Fortunately, living mulch can give soil the right environment for these microbes to thrive.

5. Attracts pollinators

When you plant flowers and crops, it’s not just about soil, water levels and layout; you must attract pollinators to develop a healthy ecosystem. Living mulch is great for attracting local wildlife to your garden.

Think of it this way; if you plant fragrant flowers, animals will be more likely to visit your plant and pollinate your crops. Additionally, wildlife can help keep other insects away from your crops and act as a natural bodyguard.

So you want to have as many as possible in your garden!

6. It’s easy and effective

Growing living mulch is easy and efficient, so there’s no reason not to try this method of growing at home. Gardeners are always looking for methods that can reduce maintenance and annual chores.

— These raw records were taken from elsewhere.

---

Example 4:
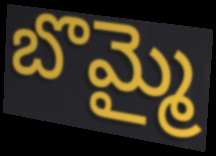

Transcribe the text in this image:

బొమ్మై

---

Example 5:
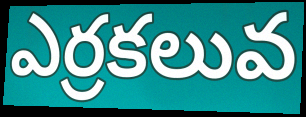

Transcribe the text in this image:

ఎర్రకలువ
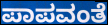
ಪಾಪವಂತೆ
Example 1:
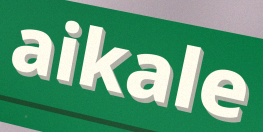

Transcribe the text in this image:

aikale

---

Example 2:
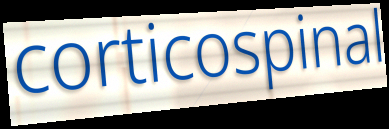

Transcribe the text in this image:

If you suffer from back pain or other health issues, you can still benefit from living mulch and improve the quality of soil for your crops. You can just sprinkle a packet of seeds on a piece of land and wait for the magic to happen!

Plant living mulch

Once you’ve decided on the type of living mulch you want to use, it’s time to plant. If your plant requires direct seeding, you should sow the seeds soon after you have laid out the rest of your garden.

Also, you need to plan a path if you are growing something that cannot be walked on. This is why white clover is an excellent low-growing living mulch. This will prevent weeds from growing and you can walk on them.

Obviously, the planting steps will vary depending on the species you choose. Some plants are best propagated by seed while others are best purchased from a reliable nursery.

Even if you’re planting something to improve the soil, it never hurts to work in some manure or compost (well-rotted, of course) before planting your living mulch. It’s not a cover crop, it’s something you want to survive maybe year after year, so give it a head start.

You may want to fertilize your mulch after a few weeks in the ground to give it an extra boost. You won’t need to fertilize again after this, but it can be a useful perk.

chop and drop

When you read about living mulch, you’ll come across the term “chop and drop,” which refers to the method of chopping plants where they are planted. After cutting the crops, you leave the cut material in place like traditional mulch.

Roots in place so they can continue to grow back. Or, you can let the plant go to seed, then chop and drop it.

This allows you to continue growing your green mulch for years without planting new seeds every year. This is a great method to limit planting time so you can focus on general maintenance during the winter and peak growing season.

Common problems with living mulch

Of course, some problems always arise when growing living mulch.

Living mulch can compete with surrounding crops for sun exposure. Sometimes the soil can’t support both types of plants in an area, so you need to choose something that blends in well with other plants.

Living mulch can also spread quickly, which means you may need to harvest or cut them regularly to control the growth and height of the mulch.

Although living mulch can be good for attracting wildlife, it can also encourage insects and pests to use the mulch as cover. This provides the perfect place for nocturnal insects such as slugs to hide until it gets dark.

If you want to be sure that no pests are hiding secretly under the mulch, it is better to choose low-growing varieties of mulch so that you can better monitor the wandering insects.

Apart from these minor issues, growing living mulch is a suitable alternative to traditional mulch and can add extra nutrients to the soil for your crops.